Garg Muskan, Gaur Manas, Goswami Raxit, Sohn Sunghwan
Mayo Clinic, Rochester, MN, USA.
University of Maryland, Baltimore County, MD, USA.
Conf Proc IEEE Int Conf Syst Man Cybern. 2023 Oct;2023:3854-3859. doi: 10.1109/smc53992.2023.10394671. Epub 2024 Jan 29.
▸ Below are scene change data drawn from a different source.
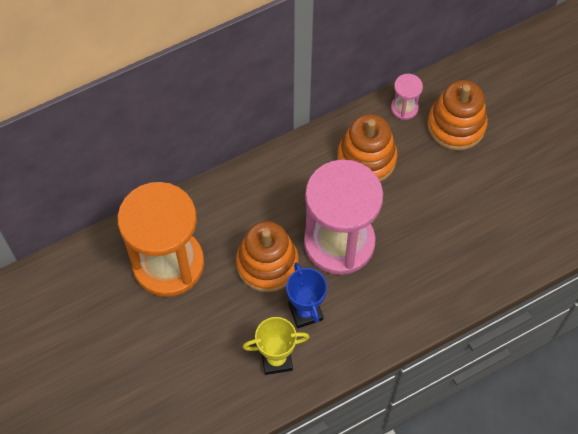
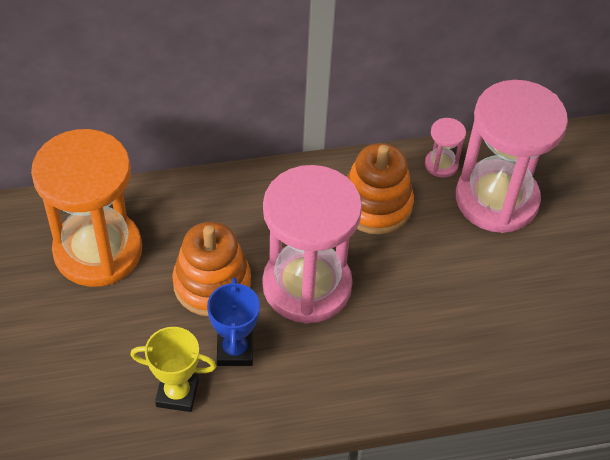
camera: 15 degrees right, 10 degrees down
orange stacking toy [427,80,488,151] -> pink hourglass [456,80,568,233]

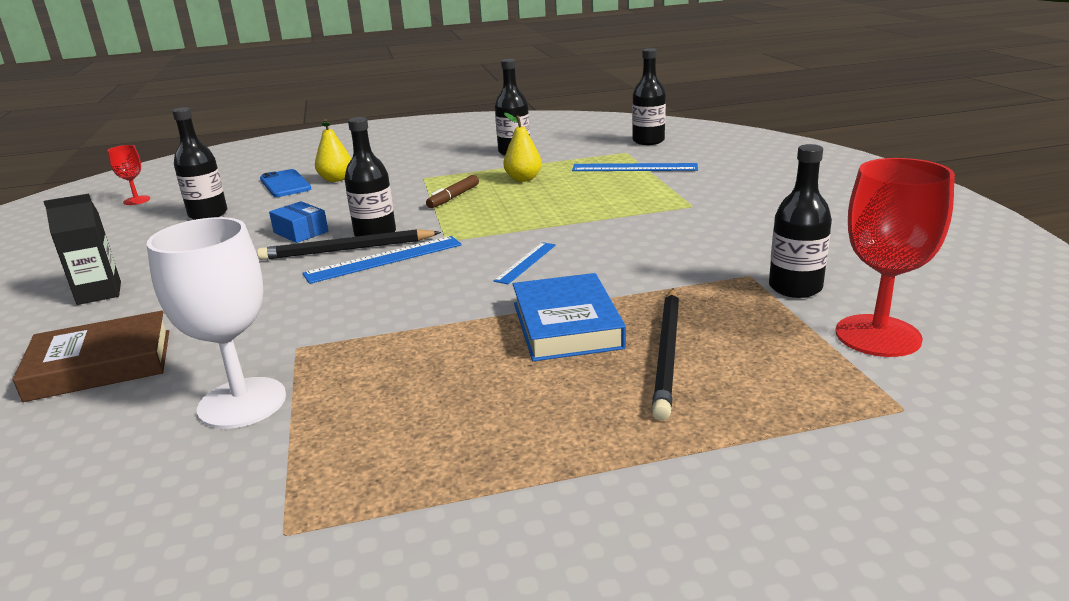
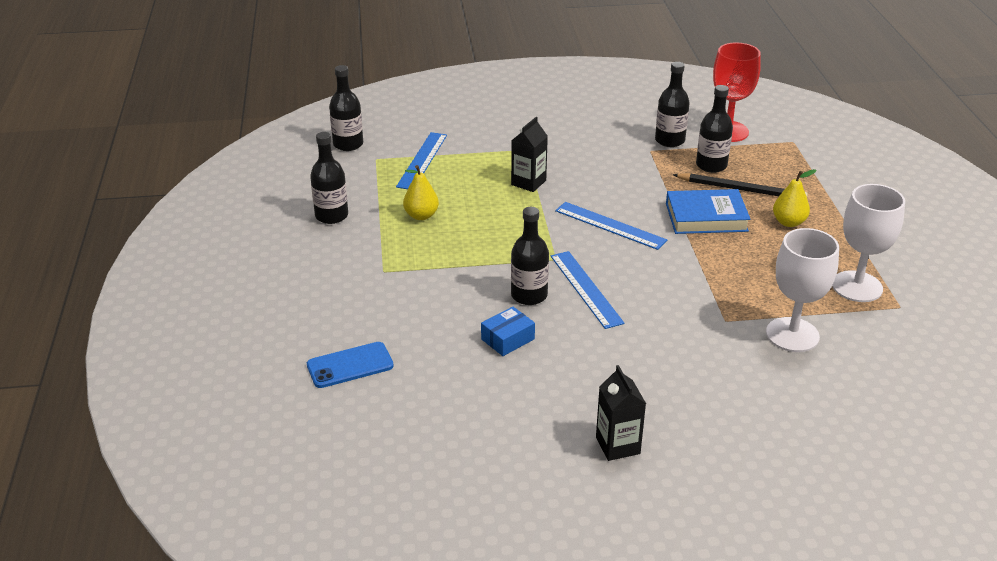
camera: 85 degrees left, 10 degrees up
brown book [13,310,169,402] -> none
red goblet [107,145,150,205] -> none
black bottle [172,107,228,220] -> black bottle moved to [696,85,733,173]
black pencil [257,229,441,260] -> none
yellow pear [315,119,351,182] -> yellow pear moved to [773,169,817,227]
brown marker [426,175,479,208] -> none
blue ruler [494,242,556,284] -> blue ruler [555,202,667,250], size x1.64
none -> black carton [511,117,548,192]
none -> white goblet [832,184,905,302]

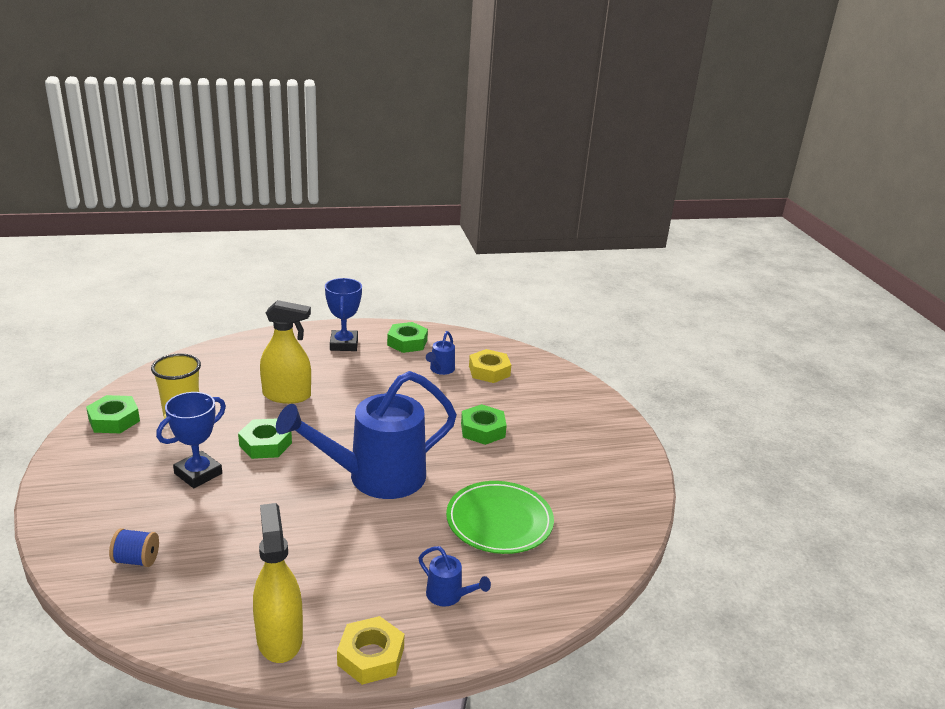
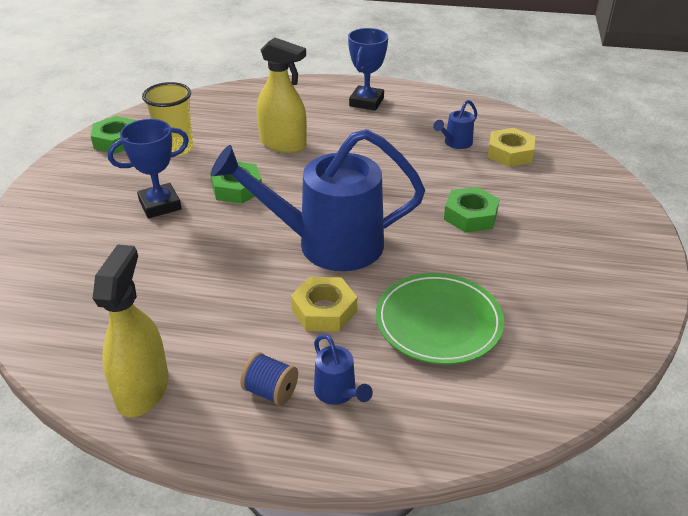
camera: 25 degrees right, 10 degrees up
blue spool [109,528,159,567] -> blue spool moved to [240,352,298,406]
yellow nut [337,616,405,685] -> yellow nut moved to [291,277,357,332]
green nut [387,322,428,353] -> none

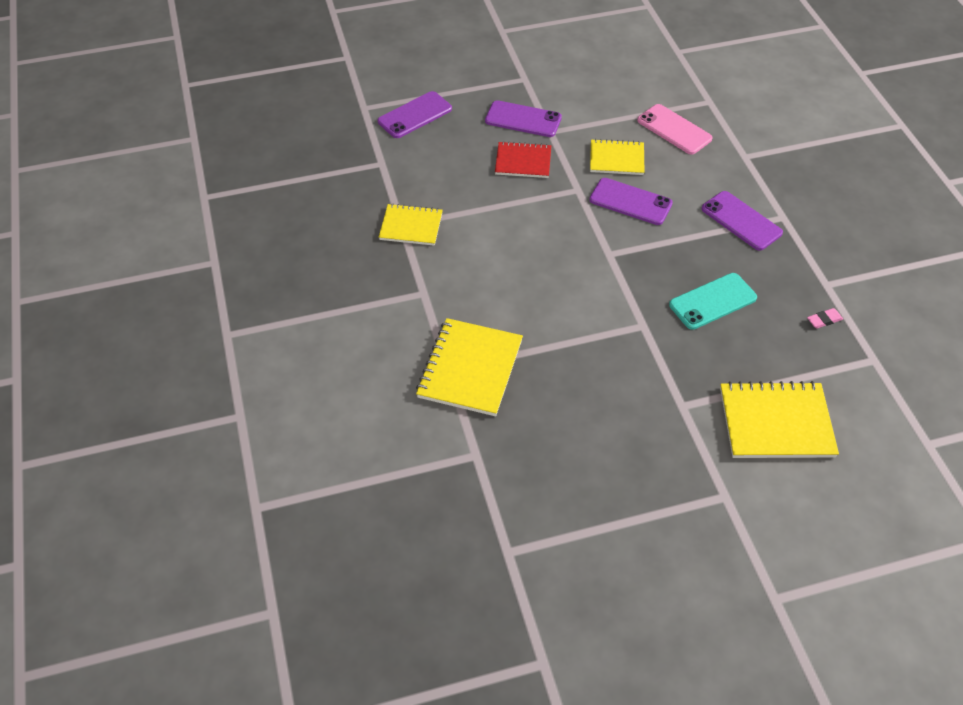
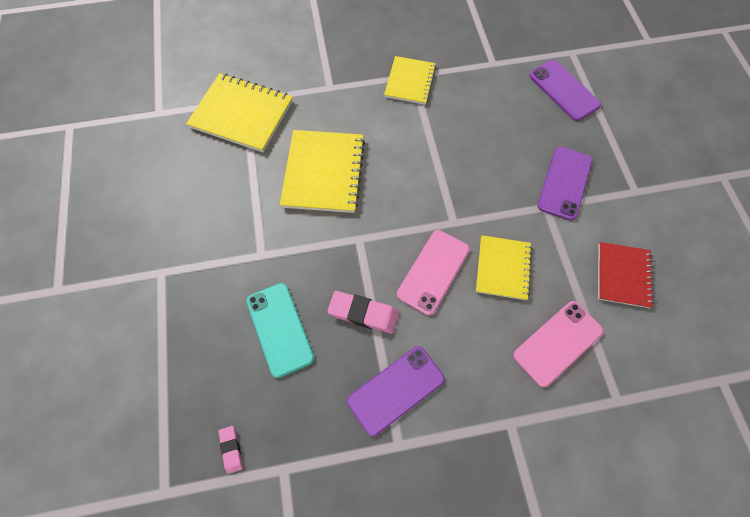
camera: 95 degrees right, 15 degrees up
red notebook [495,141,551,178] -> red notebook moved to [598,242,654,308]
purple phone [589,178,673,225] -> pink phone [397,230,470,316]
yellow notebook [720,381,839,458] -> yellow notebook moved to [280,130,365,213]
none -> pink eraser [328,291,399,334]

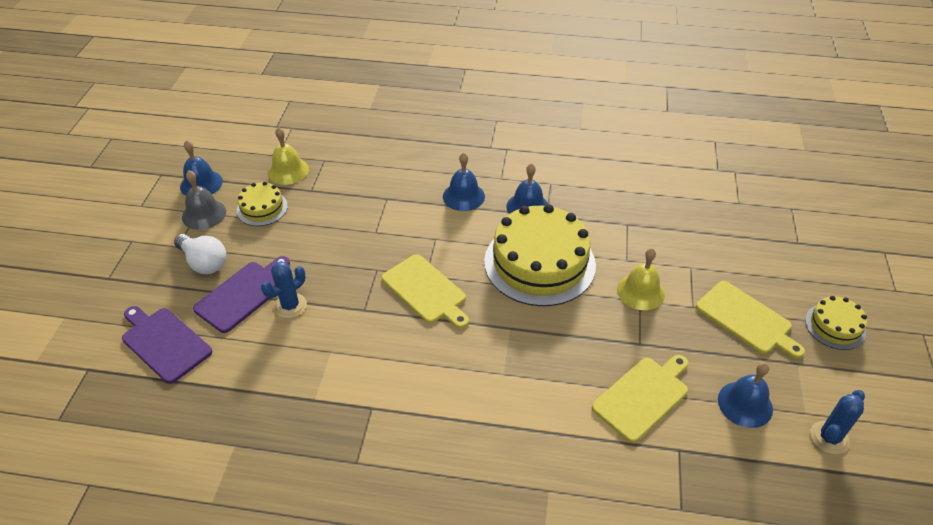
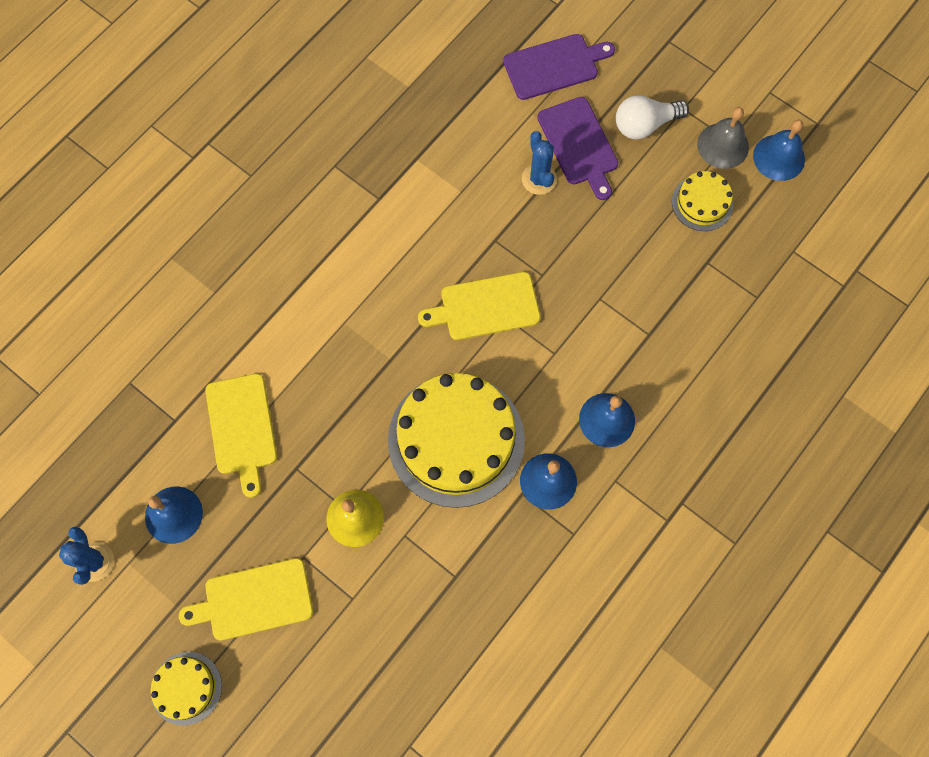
camera: 120 degrees right, 25 degrees up
yellow bell [268,127,309,185] -> none

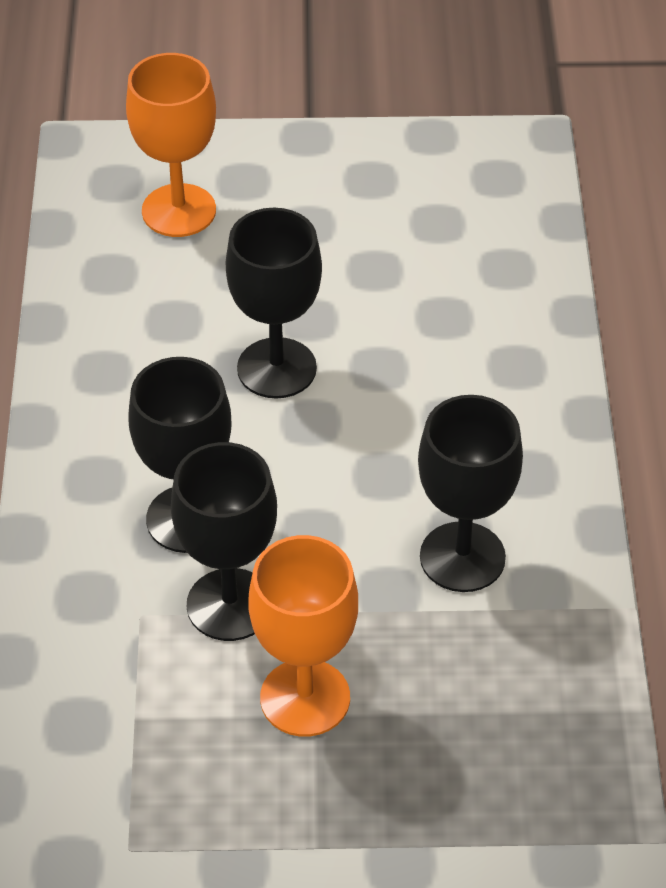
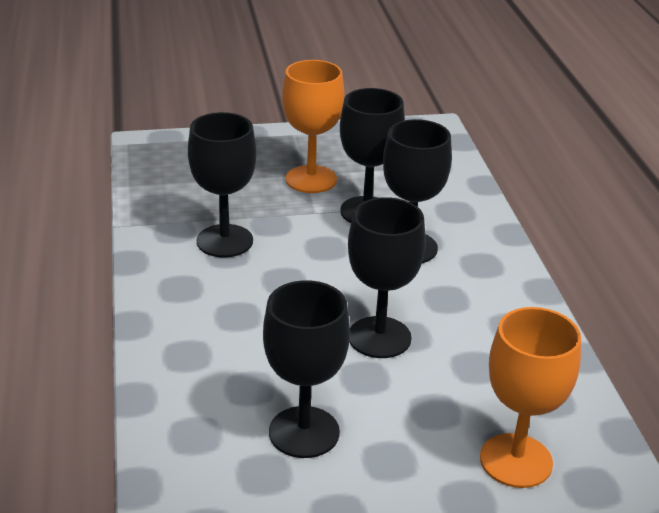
camera: 170 degrees right, 15 degrees down
none -> black goblet [263,280,350,458]

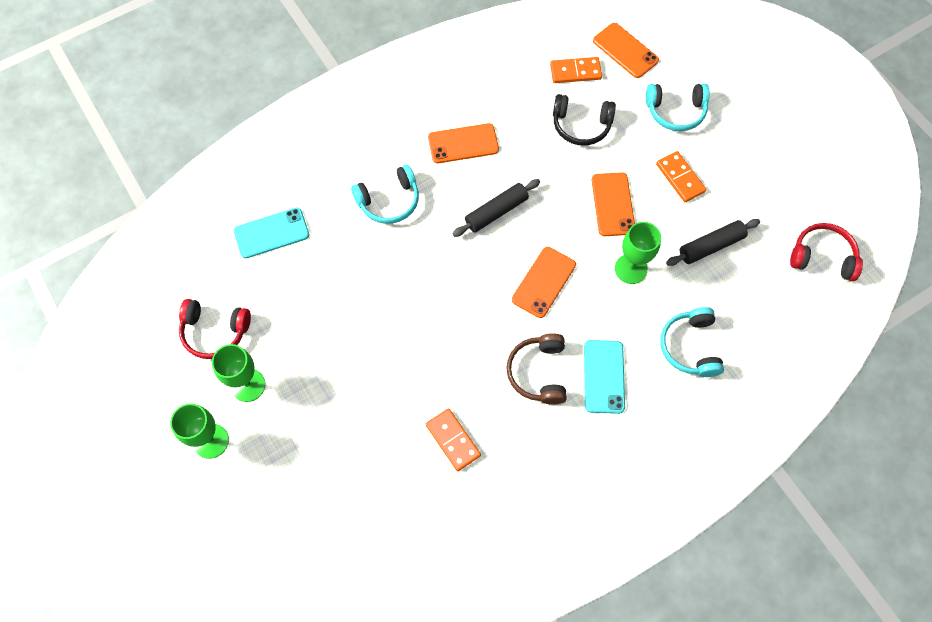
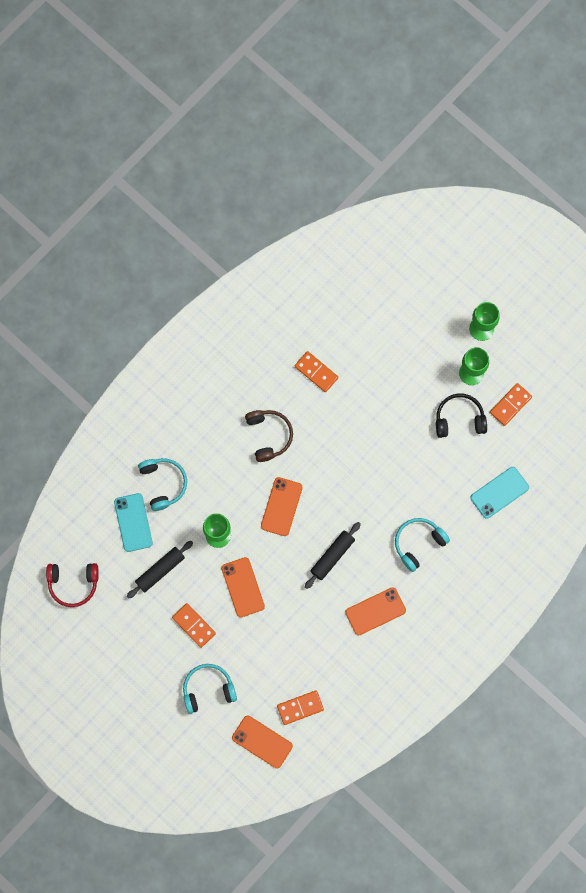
camera: 165 degrees right, 10 degrees up
red headphones [179,299,251,359] -> orange domino [490,383,532,426]
black headphones [553,94,616,146] -> black headphones moved to [436,393,487,438]
turquoise phone [584,340,625,414] -> turquoise phone moved to [114,493,153,552]

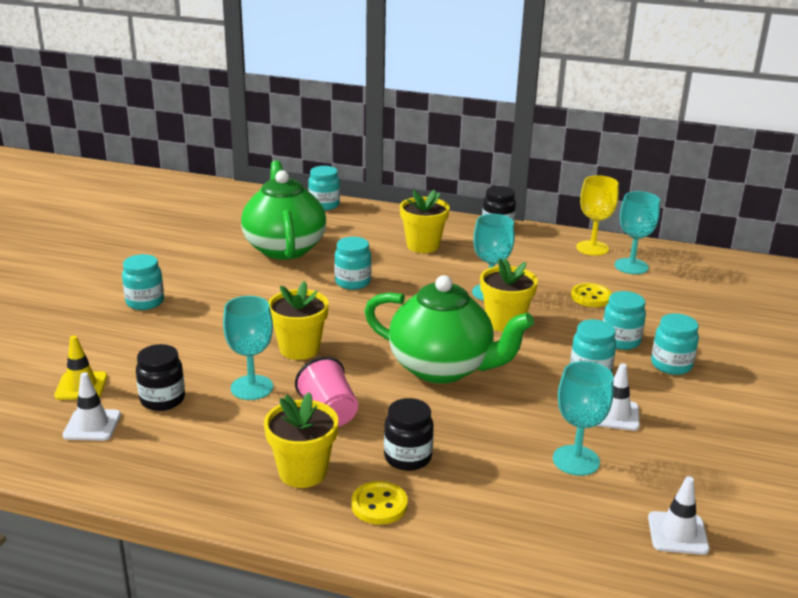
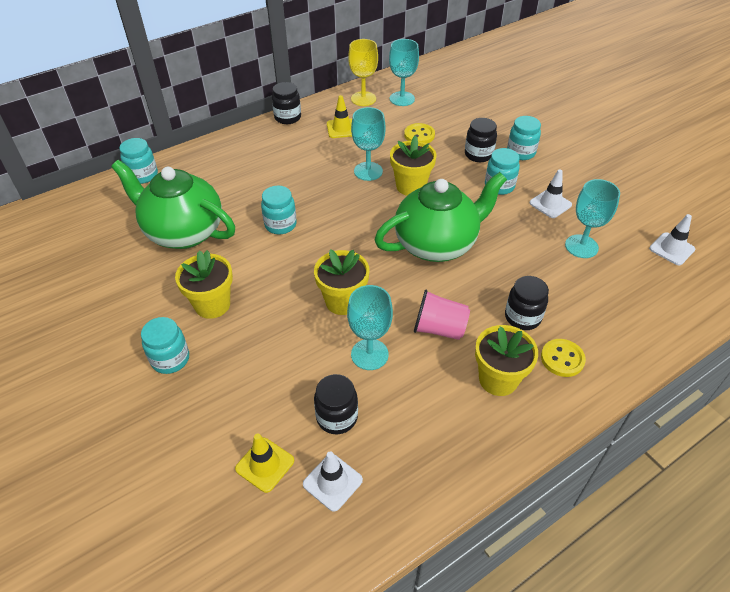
camera: 50 degrees left, 20 degrees up
yellow flower pot [400,190,450,253] -> yellow flower pot moved to [175,250,233,319]
turquoise jar [603,291,646,350] -> black jar [465,118,497,162]
none -> yellow traffic cone [327,95,352,138]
Low self-esteem and interpersonal needs (i.e., thwarted belongingness (TB) and perceived burden-someness (PB)) have a major impact on depression and suicide attempts. Individuals seek social connectedness on social media to boost and alleviate their loneliness. Social media platforms allow people to express their thoughts, experiences, beliefs, and emotions. Prior studies on mental health from social media have focused on symptoms, causes, and disorders. Whereas an initial screening of social media content for interpersonal risk factors and low self-esteem may raise early alerts and assign therapists to at-risk users of mental disturbance. Standardized scales measure self-esteem and interpersonal needs from questions created using psychological theories. In the current research, we introduce a psychology-grounded and expertly annotated dataset, LoST: Low Self esTeem, to study and detect on Reddit. Through an annotation approach involving checks on coherence, correctness, consistency, and reliability, we ensure gold standard for supervised learning. We present results from different deep language models tested using two data augmentation techniques. Our findings suggest developing a class of language models that infuses psychological and clinical knowledge.
低自尊和人际需求(即归属感受挫(TB)和感知到的负担感(PB))对抑郁和自杀未遂有重大影响。个体在社交媒体上寻求社会联系以增强和减轻孤独感。社交媒体平台允许人们表达自己的想法、经历、信念和情感。先前关于社交媒体心理健康的研究集中在症状、原因和障碍方面。而对社交媒体内容进行人际风险因素和低自尊的初步筛查可能会发出早期警报,并为有精神障碍风险的用户分配治疗师。标准化量表通过使用心理学理论创建的问题来衡量自尊和人际需求。在当前的研究中,我们引入了一个基于心理学且经过专家注释的数据集LoST:低自尊,用于在Reddit上进行研究和检测。通过一种涉及连贯性、正确性、一致性和可靠性检查的注释方法,我们确保了监督学习的黄金标准。我们展示了使用两种数据增强技术测试的不同深度语言模型的结果。我们的研究结果表明,要开发一类融入心理学和临床知识的语言模型。